Re: Around Southern Africa on 2 small bikes
« Reply #257 on: November 30, 2018, 09:03:34 am »
Nice refreshing rapport @maria41, you guys are really open-minded and seasoned travellers!  I was only making a joke about the Frenchies, no harm intended! :biggrin:
 

Offline maria41

Re: Around Southern Africa on 2 small bikes
« Reply #258 on: November 30, 2018, 12:19:23 pm »
Nice refreshing rapport @maria41, you guys are really open-minded and seasoned travellers!  I was only making a joke about the Frenchies, no harm intended! :biggrin:
No worries!  :biggrin:
I have an “entente cordiale” with Alistair   :ricky:

Offline maria41

Re: Around Southern Africa on 2 small bikes
« Reply #259 on: November 30, 2018, 03:57:47 pm »
Day 77 – South Africa, Nelspruit – 110kms, Monday 13th August


I had booked a hotel in Nelspruit (called SUN1), for 3 nights, within walking distance of the motorcycle workshop that had ordered our tyres (Pitlane).
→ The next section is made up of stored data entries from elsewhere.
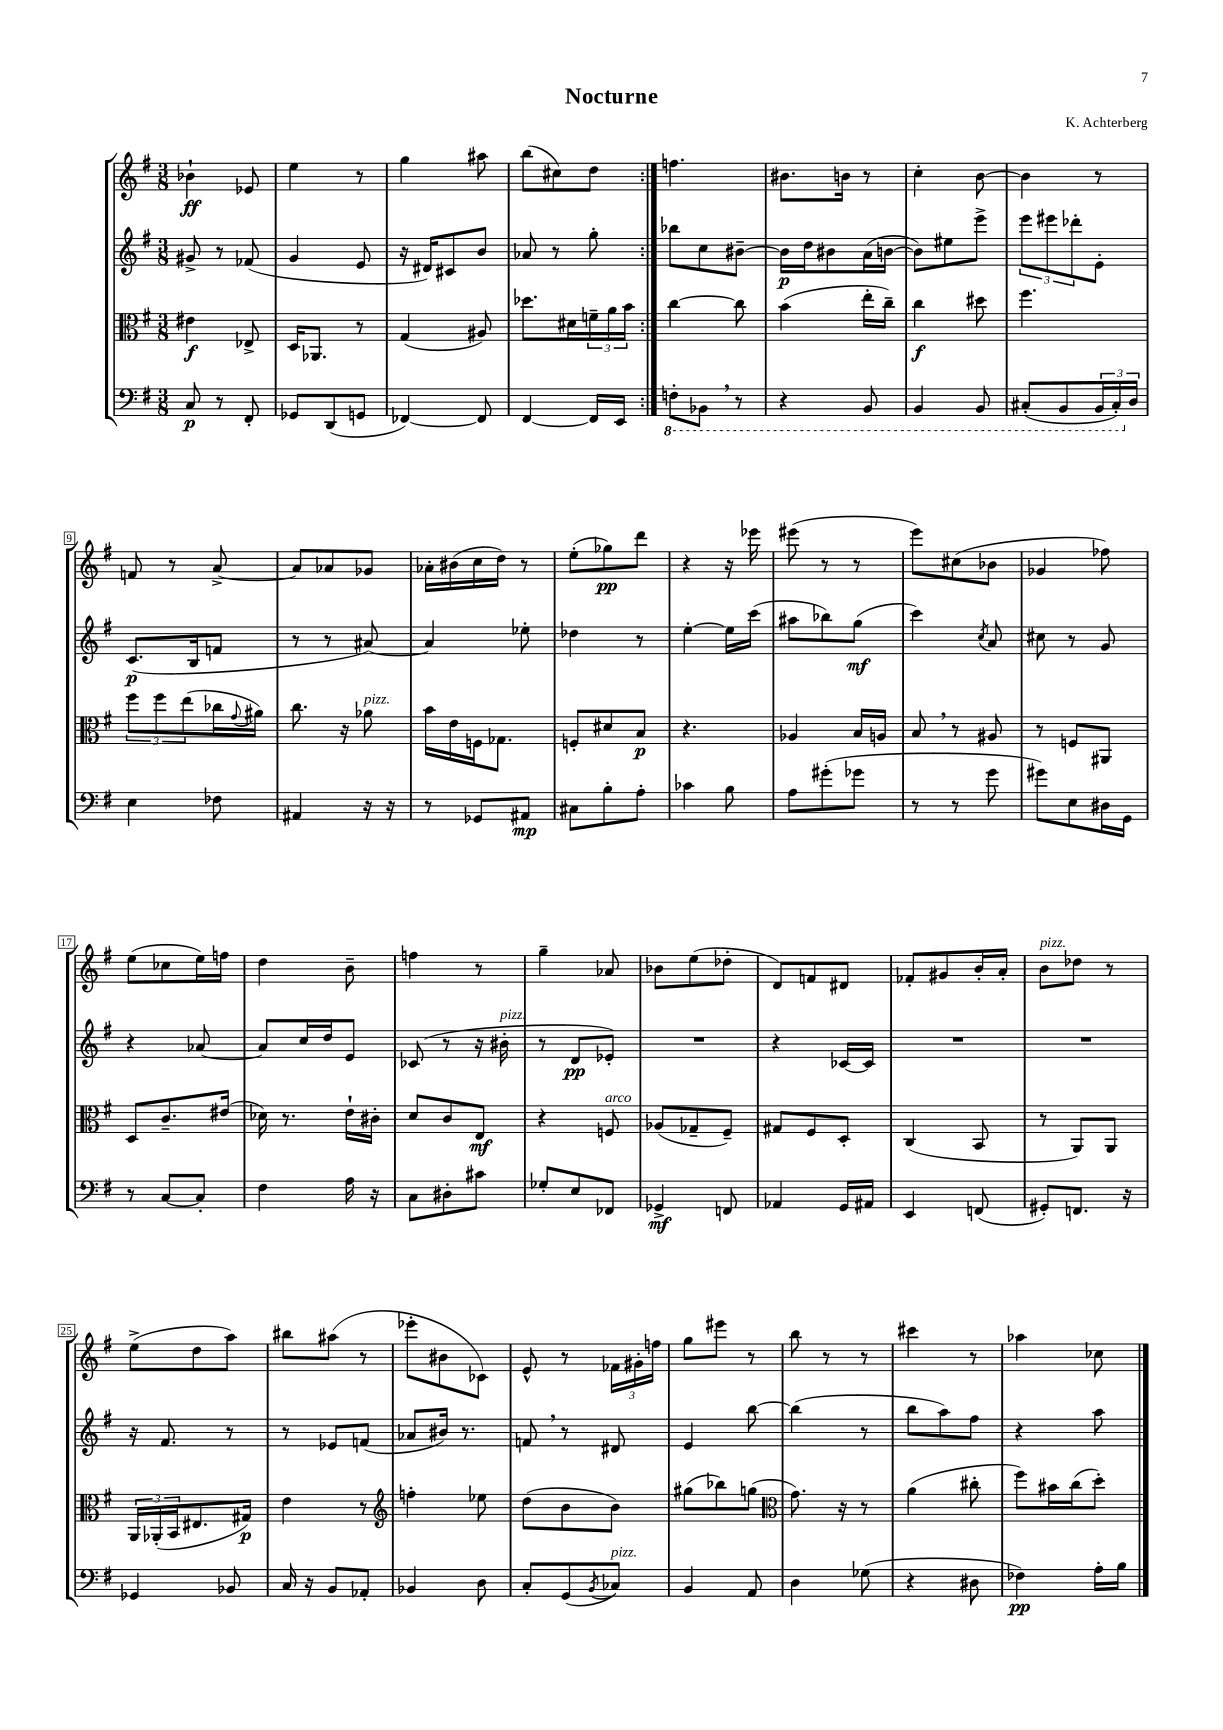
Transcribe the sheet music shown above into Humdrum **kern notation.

**kern	**dynam	**kern	**dynam	**kern	**dynam	**kern	**dynam
*part4	*part4	*part3	*part3	*part2	*part2	*part1	*part1
*staff4	*staff4	*staff3	*staff3	*staff2	*staff2	*staff1	*staff1
*clefF4	*	*clefC3	*	*clefG2	*	*clefG2	*
*k[f#]	*	*k[f#]	*	*k[f#]	*	*k[f#]	*
*M3/8	*	*M3/8	*	*M3/8	*	*M3/8	*
=1	=1	=1	=1	=1	=1	=1	=1
8C/	p	4e#X\	f	8g#X^/	.	4b-X`\	ff
8r	.	.	.	8r	.	.	.
8FF#'/	.	8E-X^/	.	(8f-X/	.	8e-X/	.
=2	=2	=2	=2	=2	=2	=2	=2
8GG-X/L	.	16D/KL	.	4g/	.	4ee\	.
.	.	8.AA-X/J	.	.	.	.	.
(8DD/	.	.	.	.	.	.	.
8GGn/J	.	8r	.	8e/	.	8r	.
=3	=3	=3	=3	=3	=3	=3	=3
[4FF-X/)	.	(4G/	.	16r	.	4gg\	.
.	.	.	.	16d#X/KL)	.	.	.
.	.	.	.	8c#X/	.	.	.
8FF-/]	.	8A#X/)	.	8b/J	.	8aa#X\	.
=4	=4	=4	=4	=4	=4	=4	=4
[4FF#/	.	8.dd-X\L	.	8a-X/	.	(8bb\L	.
.	.	.	.	8r	.	8cc#X\)	.
.	.	16d#X\L	.	.	.	.	.
16FF#/LL]	.	24fn~\	.	8gg'\	.	8dd\J	.
.	.	24a\	.	.	.	.	.
16EE/JJ	.	.	.	.	.	.	.
.	.	24b\JJ	.	.	.	.	.
=5:|!	=5:|!	=5:|!	=5:|!	=5:|!	=5:|!	=5:|!	=5:|!
*8ba	*	*	*	*	*	*	*
8FFn'\L	.	[4cc\	.	8bb-X\L	.	4.ffn\	.
8BBB-X,\J	.	.	.	8cc\	.	.	.
8r	.	8cc\]	.	[8b#X~\J	.	.	.
=6	=6	=6	=6	=6	=6	=6	=6
4r	.	(4b\	.	16b#\LL]	p	8.b#X\L	.
.	.	.	.	16dd\J	.	.	.
.	.	.	.	8b#X\	.	.	.
.	.	.	.	.	.	16bn\Jk	.
8BBB/	.	16ee'\LL	.	(16a\L	.	8r	.
.	.	16cc~\JJ)	.	[16bn\JJ	.	.	.
=7	=7	=7	=7	=7	=7	=7	=7
4BBB/	.	4cc\	f	8b\L])	.	4cc'\	.
.	.	.	.	8ee#X\	.	.	.
8BBB/	.	8dd#X\	.	8eee^\J	.	[8b\	.
=8	=8	=8	=8	=8	=8	=8	=8
(8CC#X'/L	.	4.ff#\	.	12eee\L	.	4b\]	.
.	.	.	.	12eee#X\	.	.	.
8BBB/	.	.	.	.	.	.	.
.	.	.	.	12ddd-X'\	.	.	.
24BBB/L	.	.	.	8e'\J	.	8r	.
24CC#'/)	.	.	.	.	.	.	.
*X8ba	*	*	*	*	*	*	*
24D/JJ	.	.	.	.	.	.	.
!!LO:LB:g=z
=9	=9	=9	=9	=9	=9	=9	=9
4E\	.	12ff#\L	.	(8.c/L	p	8fn/	.
.	.	12ff#\	.	.	.	.	.
.	.	.	.	.	.	8r	.
.	.	(12ee\	.	.	.	.	.
.	.	.	.	16B/k	.	.	.
8F-X\	.	16cc-X\L	.	8fn/J	.	[8a^/	.
.	.	8qqg/	.	.	.	.	.
.	.	16a#X\JJ)	.	.	.	.	.
=10	=10	=10	=10	=10	=10	=10	=10
4AA#X/	.	8.cc\	.	8r	.	8a/L]	.
.	.	.	.	8r	.	8a-X/	.
.	.	16r	.	.	.	.	.
!	!	!LO:TX:a:i:t=pizz.	!	!	!	!	!
16r	.	8a-X\	.	[8a#X/)	.	8g-X/J	.
16r	.	.	.	.	.	.	.
=11	=11	=11	=11	=11	=11	=11	=11
8r	.	16b\LL	.	4a#/]	.	16a-X'\LL	.
.	.	16e\	.	.	.	(16b#X\	.
8GG-X/L	.	16Fn\J	.	.	.	16cc\	.
.	.	8.G-X\J	.	.	.	16dd\JJ)	.
8AA#X/J	mp	.	.	8ee-X'\	.	8r	.
=12	=12	=12	=12	=12	=12	=12	=12
8C#X\L	.	8Fn'/L	.	4dd-X\	.	(8ee'\L	.
8B'\	.	8d#X/	.	.	.	8gg-X\)	pp
8A'\J	.	8B/J	p	8r	.	8ddd\J	.
=13	=13	=13	=13	=13	=13	=13	=13
4c-X\	.	4.r	.	[4ee'\	.	4r	.
8B\	.	.	.	16ee\LL]	.	16r	.
.	.	.	.	(16ccc\JJ	.	16eee-X\	.
=14	=14	=14	=14	=14	=14	=14	=14
8A\L	.	4A-X/	.	8aa#X\L	.	(8eee#X\	.
(8g#X'\	.	.	.	8bb-X\)	.	8r	.
8g-X\J	.	16B/LL	.	(8gg\J	mf	8r	.
.	.	16An/JJ	.	.	.	.	.
=15	=15	=15	=15	=15	=15	=15	=15
8r	.	8B,/	.	4ccc\)	.	8eee\L)	.
8r	.	8r	.	.	.	(8cc#X\	.
.	.	.	.	8qcc/	.	.	.
8g\	.	8A#X/	.	8a/	.	8b-X\J	.
=16	=16	=16	=16	=16	=16	=16	=16
8g#X\L)	.	8r	.	8cc#X\	.	4g-X/	.
8E\	.	8Fn/L	.	8r	.	.	.
16D#X\L	.	8AA#X/J	.	8g/	.	8ff-X\)	.
16GG\JJ	.	.	.	.	.	.	.
!!LO:LB:g=z
=17	=17	=17	=17	=17	=17	=17	=17
8r	.	8D/L	.	4r	.	(8ee\L	.
[8C/L	.	8.c~/	.	.	.	8cc-X\	.
8C'/J]	.	.	.	[8a-X/	.	16ee\L)	.
.	.	(16e#X/Jk	.	.	.	16ffn\JJ	.
=18	=18	=18	=18	=18	=18	=18	=18
4F#\	.	16d-X\)	.	8a-/L]	.	4dd\	.
.	.	8.r	.	.	.	.	.
.	.	.	.	16cc/L	.	.	.
.	.	.	.	16dd/J	.	.	.
16A\	.	16e`\LL	.	8e/J	.	8b~\	.
16r	.	16c#X'\JJ	.	.	.	.	.
=19	=19	=19	=19	=19	=19	=19	=19
8C\L	.	8d/L	.	(8c-X/	.	4ffn\	.
8D#X'\	.	8c/	.	8r	.	.	.
8c#X\J	.	8E/J	mf	16r	.	8r	.
!	!	!	!	!LO:TX:a:i:t=pizz.	!	!	!
.	.	.	.	16b#X'\	.	.	.
=20	=20	=20	=20	=20	=20	=20	=20
8G-X'/L	.	4r	.	8r	.	4gg~\	.
8E/	.	.	.	8d/L	pp	.	.
!	!	!LO:TX:a:i:t=arco	!	!	!	!	!
8FF-X/J	.	8Fn/	.	8e-X'/J)	.	8a-X/	.
=21	=21	=21	=21	=21	=21	=21	=21
4GG-X^/	mf	(8A-X/L	.	4.r	.	8b-X\L	.
.	.	8G-X~/	.	.	.	(8ee\	.
8FFn/	.	8F#~/J)	.	.	.	8dd-X'\J	.
=22	=22	=22	=22	=22	=22	=22	=22
4AA-X/	.	8G#X/L	.	4r	.	8d/L)	.
.	.	8F#/	.	.	.	8fn/	.
16GG/LL	.	8D'/J	.	[16c-X/LL	.	8d#X/J	.
16AA#X/JJ	.	.	.	16c-/JJ]	.	.	.
=23	=23	=23	=23	=23	=23	=23	=23
4EE/	.	(4C/	.	4.r	.	8f-X'/L	.
.	.	.	.	.	.	8g#X/	.
(8FFn/	.	8BB/	.	.	.	16b'/L	.
.	.	.	.	.	.	16a'/JJ	.
=24	=24	=24	=24	=24	=24	=24	=24
!	!	!	!	!	!	!LO:TX:a:i:t=pizz.	!
8GG#X'/L)	.	8r	.	4.r	.	8b\L	.
8.FFn/J	.	8AA/L)	.	.	.	8dd-X\J	.
.	.	8AA/J	.	.	.	8r	.
16r	.	.	.	.	.	.	.
!!LO:LB:g=z
=25	=25	=25	=25	=25	=25	=25	=25
4GG-X/	.	24AA/LL	.	16r	.	(8ee^\L	.
.	.	(24AA-X'/	.	.	.	.	.
.	.	.	.	8.f#/	.	.	.
.	.	24BB/J	.	.	.	.	.
.	.	8.E#X/	.	.	.	8dd\	.
8BB-X/	.	.	.	8r	.	8aa\J)	.
.	.	16G#X/Jk)	p	.	.	.	.
=26	=26	=26	=26	=26	=26	=26	=26
16C/	.	4e\	.	8r	.	8bb#X\L	.
16r	.	.	.	.	.	.	.
8BB/L	.	.	.	8e-X/L	.	(8aa#X\J	.
8AA-X'/J	.	8r	.	(8fn/J	.	8r	.
=27	=27	=27	=27	=27	=27	=27	=27
*	*	*clefG2	*	*	*	*	*
4BB-X/	.	4ffn'\	.	8a-X/L	.	8eee-X'\L	.
.	.	.	.	16b#X/Jk)	.	8b#X\	.
.	.	.	.	8.r	.	.	.
8D\	.	8ee-X\	.	.	.	8c-X\J)	.
=28	=28	=28	=28	=28	=28	=28	=28
8C'/L	.	(8dd\L	.	8fn,/	.	8e^^/	.
(8GG/	.	8b\	.	8r	.	8r	.
8qBB/	.	.	.	.	.	.	.
!LO:TX:a:i:t=pizz.	!	!	!	!	!	!	!
8C-X/J)	.	8b\J)	.	8d#X/	.	24f-X\LL	.
.	.	.	.	.	.	24g#X'\	.
.	.	.	.	.	.	24ffn\JJ	.
=29	=29	=29	=29	=29	=29	=29	=29
4BB/	.	(8gg#X\L	.	4e/	.	8gg\L	.
.	.	8bb-X\)	.	.	.	8eee#X\J	.
8AA/	.	(8ggn\J	.	[8bb\	.	8r	.
=30	=30	=30	=30	=30	=30	=30	=30
*	*	*clefC3	*	*	*	*	*
4D\	.	8.g\)	.	(4bb\]	.	8bb\	.
.	.	.	.	.	.	8r	.
.	.	16r	.	.	.	.	.
(8G-X\	.	8r	.	8r	.	8r	.
=31	=31	=31	=31	=31	=31	=31	=31
4r	.	(4a\	.	8bb\L	.	4ccc#X\	.
.	.	.	.	8aa\)	.	.	.
8D#X\	.	8cc#X'\	.	8ff#\J	.	8r	.
=32	=32	=32	=32	=32	=32	=32	=32
4F-X\)	pp	8ff#\L)	.	4r	.	4aa-X\	.
.	.	16b#X\L	.	.	.	.	.
.	.	(16cc\J	.	.	.	.	.
16A'\LL	.	8dd'\J)	.	8aa\	.	8cc-X\	.
16B\JJ	.	.	.	.	.	.	.
==	==	==	==	==	==	==	==
*-	*-	*-	*-	*-	*-	*-	*-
We arrived at the hotel around lunchtime. It was reasonably priced, similar to an Ibis hotel budget or a Formula 1, in term of set up, with a bunk bed above the double bed and a shower in the bedroom while the toilet was in a small cubicle.  It was clean, modern, functional and totally adequate.
It was also across a small shopping mall with a big SPAR and few cafes and restaurant. Perfect for us.

We arrived relatively early but the friendly staff gave us the keys. After dropping our luggage we rode to Pitlane and left the bikes with them, with a list of instructions:

•   Leave the chains setting as they are (mechanics always leave the chain way too tight);
•   Do NOT jet wash the XT250, as water was causing problems with the electrics;
•   Do not touch the oil gauge window on the XT (it was glued in and already fell inside the engine once!).

My bike was leaking oil, as the oil filler cap was not original to my bike, and the thread was now broken, hence it would not close properly, splattering my right boot with plenty of oil.
Luckily, Pitlane found a good replacement.

Over the next day they did a good job. My back inner tube was damaged and they replaced it as well as filling it with green slime (we told them we had slime inside our inner tubes – for punctures).

My stomach was not too good, Alistair was also feeling unwell, so we did not do much else that day.